Here’s a wonderful example of a couple who met online and navigated their relationship with these principles in mind. 

 

Meet Grant & Joanna

Grant & Joanna met on E-Harmony and are now happily married!

 

We had the privilege of asking them both a few questions about how they navigated their relationship.

 

Q: How long or was your relationship ever 100% virtual?

A: We communicated through the app for a few weeks before we talked on the phone. We were only 100% virtual for about a month before we met in person.

 

Q: What concerns did you have about approaching dating online?

GRANT: I worried about the authenticity of the people and their motives. It’s easy to act a certain way for a period of time. Not knowing the history or the reputation of a person was a big concern.

 

JOANNA: Well, no one wants to be catfished, so that was the first concern! Several friends of mine had tried online dating before I did and had really long, awful, and emotionally draining experiences. From a pragmatic standpoint, I wasn’t sure that this would “work” and was afraid it would be a waste of my time and money. From an emotional standpoint, my answer looks like Grant’s — I was afraid that other people would not be as genuine and honest as I was, and not having a history or mutual relationships to fall back on was hard.

 

Q: Would you say it’s important to balance virtual and in-person time together? Why?

GRANT: It’s important to get out of the virtual world and into reality as soon as possible because I feel like an understanding of who a person is, is important to learn, outside of the picture they’ve painted for themselves on the internet.

* [DATA SHOWN]
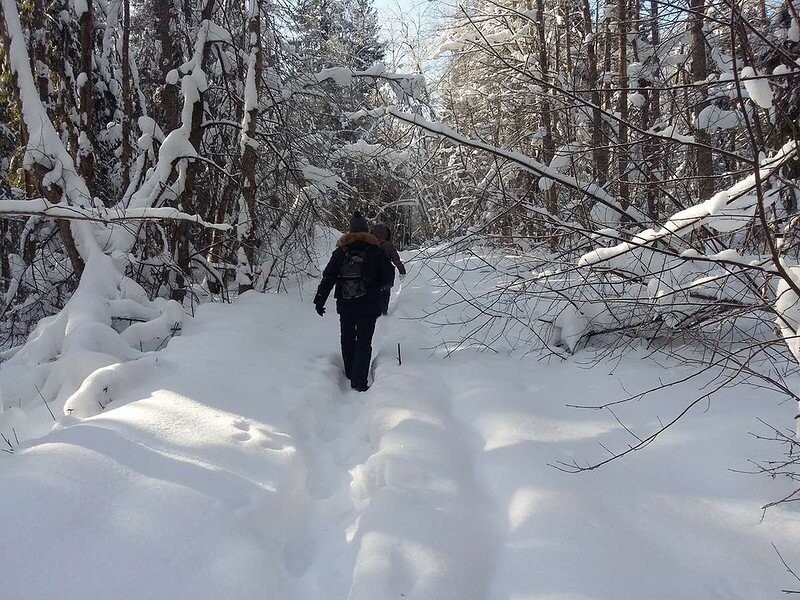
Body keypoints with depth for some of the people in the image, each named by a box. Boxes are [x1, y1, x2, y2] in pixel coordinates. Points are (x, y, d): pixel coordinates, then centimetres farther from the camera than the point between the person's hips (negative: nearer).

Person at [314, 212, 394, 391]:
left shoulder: (341, 250, 1)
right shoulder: (375, 250, -4)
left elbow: (328, 277, -1)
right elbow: (389, 277, -2)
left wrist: (319, 300, 4)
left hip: (345, 305, 2)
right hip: (369, 306, -2)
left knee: (347, 338, 20)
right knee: (364, 343, 0)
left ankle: (350, 374, 30)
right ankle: (358, 382, -6)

* [THINGS TO DO]
1 – Summarize the couple's interview in two sentences.
2 – Copy the couple's interview word for word, the stretch from "Q: What concerns" through "on was hard.".
The records have no connection to the couple's interview.

* [ANSWERS TO EACH TASK]
1 – Grant and Joanna met on E-Harmony, are now married, and spent about a month fully virtual, first messaging through the app for a few weeks and then talking by phone, before meeting in person. Both worried about whether people online were genuine and missed having a history or mutual relationships to rely on, and Grant advises moving from the virtual world into reality as soon as possible.

2 –
Q: What concerns did you have about approaching dating online?

GRANT: I worried about the authenticity of the people and their motives. It’s easy to act a certain way for a period of time. Not knowing the history or the reputation of a person was a big concern.

 

JOANNA: Well, no one wants to be catfished, so that was the first concern! Several friends of mine had tried online dating before I did and had really long, awful, and emotionally draining experiences. From a pragmatic standpoint, I wasn’t sure that this would “work” and was afraid it would be a waste of my time and money. From an emotional standpoint, my answer looks like Grant’s — I was afraid that other people would not be as genuine and honest as I was, and not having a history or mutual relationships to fall back on was hard.